Oddly enough, Saddam's exit has been most quickly accepted in the Arab world. The famous "Arab street" didn't erupt. Al-Jazeera TV lost some credibility. And post-Saddam Iraqi leaders were welcomed into OPEC and the Arab League.

It hasn't led to instant Arab-Israeli peace, but it has enormously reduced the potential support for Mideast terror. Saddam is no longer there to bribe the families of homicide bombers. No one but terrorists regrets his fall.

And others, notably Russian President Vladimir Putin this weekend, have joined Bush in warning the other two nations with Iraq in his "Axis of Evil" - North Korea and Iran - against any nuclear-weapons ambitions.

All of which suggests that Bush's action against Iraq strengthened America's credibility around the world, rather than weakening it as critics claim.

After Bush spoke to the United Nations last week, the loudest foes of the Iraq war - France and Germany - rushed to snuggle up to the president and say they'd like a role in postwar Iraq.

And contrary to a lot of press reports, the Iraqi people aren't ungrateful - even in unsettled Baghdad, a remarkable 67 percent of Iraqis are optimistic and expect to be better off in five years. In most of the country, the number is surely higher.

Yes, there were plenty of blunders in planning for the postwar, many perhaps because the State Department and CIA were too suspicious of Iraqi exiles. In hindsight, it would have been smarter to trust the exiles more - and train more of them as Iraqi soldiers and police.

It's also true that the Bush administration has been remarkably inept at communicating the success stories out of Iraq.

One result is the surging growth of an Internet universe - a lot of it linked via Instapundit.com - focused on spreading good news from Iraq and lambasting "Big Media," especially the anti-American BBC, for ignoring it.

But this week's Time magazine is typical of a press corps that has - mostly - raced to highlight every bit of bad news from Iraq, and virtually none of the good news.

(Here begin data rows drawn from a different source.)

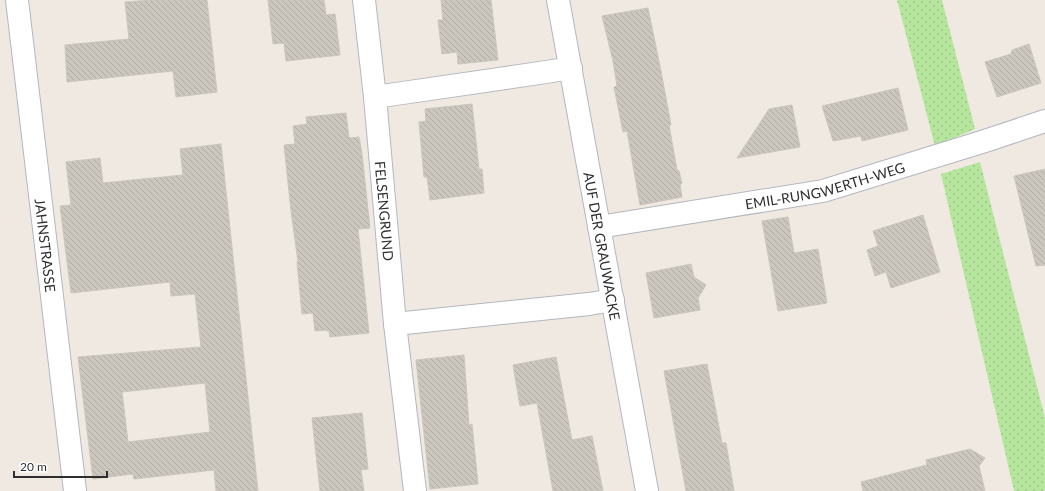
<svg xmlns="http://www.w3.org/2000/svg" width="1045" height="491" viewBox="0 0 1045 491" font-family="Lato,sans-serif">
  <defs>
    <pattern id="grass-dots" width="8" height="8" patternUnits="userSpaceOnUse"><rect width="8" height="8" fill="#b6e59e"/><path d="M2 2h.1M6 6h.1" fill="none" stroke="#9dc588" stroke-width="1.8" stroke-linecap="round"/></pattern>
    <pattern id="building-back-hatch" width="6" height="6" patternUnits="userSpaceOnUse"><rect width="6" height="6" fill="#cbc7bf"/><path d="M-1 5l2 2M0 0l6 6M5-1l2 2" fill="none" stroke="#afaba4"/></pattern>
  </defs>
  <rect width="100%" height="100%" fill="#efe9e1"/>
  <!-- grass -->
  <g fill="url(#grass-dots)">
    <polygon points="897,0 942,0 975,129 935,146"/>
    <polygon points="980,162 1045,418 1045,490 1043,491 1014,491 941,174"/>
  </g>
  <!-- building -->
  <g fill="url(#building-back-hatch)" stroke="#cbc5ba" fill-rule="evenodd">
    <polygon points="152,0 207,0 217,92 176,97 173,71 67,82 65,45 129,39 125,2"/>
    <polygon points="268,0 324,0 326,15 335,14 340,55 286,61 284,43 273,44"/>
    <polygon points="441,0 491,0 498,60 458,64 457,52 442,54 438,20 443,20"/>
    <polygon points="648,8 661,71 671,125 669,125 677,170 679,171 682,183 680,185 682,197 640,205 627,131 623,132 614,87 617,86 613,61 602,16"/>
    <polygon points="1029,44 1041,83 997,97 985,62 1011,54 1012,50"/>
    <polygon points="898,88 908,130 862,141 861,136 833,141 822,106"/>
    <polygon points="472,104 479,169 482,169 484,193 430,200 427,177 424,177 419,122 426,121 425,109"/>
    <polygon points="792,105 800,147 737,158 769,109"/>
    <polygon points="346,113 349,138 359,137 362,154 370,228 358,229 369,333 330,337 329,331 327,331 327,330 315,331 313,313 302,314 297,262 298,262 291,211 284,145 295,144 293,126 307,124 306,117"/>
    <path d="M221,144L258,491H216L214,470L134,479L133,474L93,479L78,357L201,347L195,294L171,296L170,282L71,293L60,206L71,205L66,162L100,158L103,183L183,175L180,149ZM205,383L210,432L128,442L122,392Z"/>
    <polygon points="1045,169 1045,265 1036,266 1014,176"/>
    <polygon points="923,215 940,272 891,288 886,272 875,276 867,250 878,246 873,231"/>
    <polygon points="788,217 794,253 818,249 827,303 778,311 762,221"/>
    <polygon points="691,264 694,277 706,285 698,298 700,310 654,318 646,273"/>
    <polygon points="464,355 469,425 472,424 478,484 430,489 416,360"/>
    <polygon points="556,357 572,440 592,436 603,491 553,491 537,403 520,406 513,365"/>
    <polygon points="707,364 722,443 726,443 734,491 686,491 664,371"/>
    <polygon points="362,413 368,469 361,470 364,491 320,491 312,418"/>
    <polygon points="970,449 985,458 979,466 985,491 863,491 861,482 927,465 926,460"/>
  </g>
  <g fill="none" stroke-linecap="round" stroke-linejoin="round">
    <defs>
      <g id="street">
        <path id="s1" d="M17,0L75,491"/>
        <path id="s2" d="M364,0L375,97L395,324L415,491"/>
        <path id="s3" d="M558,0L647,491"/>
        <polyline points="375,97 546,72 571,68"/>
        <path id="s4" d="M599,227L823,191L985,141L1045,121"/>
        <polyline points="395,324 589,304 613,300"/>
      </g>
    </defs>
    <!-- street casing -->
    <use href="#street" stroke="#b4b7c1" stroke-width="24"/>
    <!-- street -->
    <use href="#street" stroke="#fff" stroke-width="22"/>
  </g>
  <g text-anchor="middle" dominant-baseline="central" stroke-width="3.5" stroke-linejoin="round" paint-order="stroke">
    <!-- street labels -->
    <g font-size="14" fill="#2e2e2e" stroke="#fff">
      <text stroke="none"><textPath href="#s4" startOffset="230">EMIL-RUNGWERTH-WEG</textPath></text>
      <text stroke="none"><textPath href="#s2" startOffset="212">FELSENGRUND</textPath></text>
      <text stroke="none"><textPath href="#s3" startOffset="250">AUF DER GRAUWACKE</textPath></text>
      <text stroke="none"><textPath href="#s1" startOffset="247">JAHNSTRASSE</textPath></text>
    </g>
  </g>
  <!-- scale -->
  <path d="M14 471v6h93v-6" fill="none" stroke="#2e2e2e" stroke-width="2"/>
  <text x="20" y="471" font-size="12" fill="#2e2e2e" stroke="#ffffff" stroke-width="3" paint-order="stroke">20 m</text>
</svg>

When NBC anchor Tom Brokaw went to Iraq, it was as if he was visiting a different country than that any other TV journalist had reported from, because he left Baghdad and many of his reports actually had an optimistic tone.

Why? Perhaps because Brokaw has chronicled the Greatest Generation and World War II, a time of patience instead of attention deficit disorder and a demand for overnight success. Nowadays, one can imagine critics instantly howling for Dwight D. Eisenhower's head over the deaths on D-Day.

It's worth remembering, as critics revive their Vietnam quagmire comparisons, that over 57,000 U.S. troops died in Vietnam and so far the U.S. death toll in Iraq is 308, fewer than the 343 firemen who were killed on 9/11.

Every death is a tragedy. But that doesn't make the war a failure. In fact, it is a success.

Deborah Orin is The Post's Washington Bureau Chief.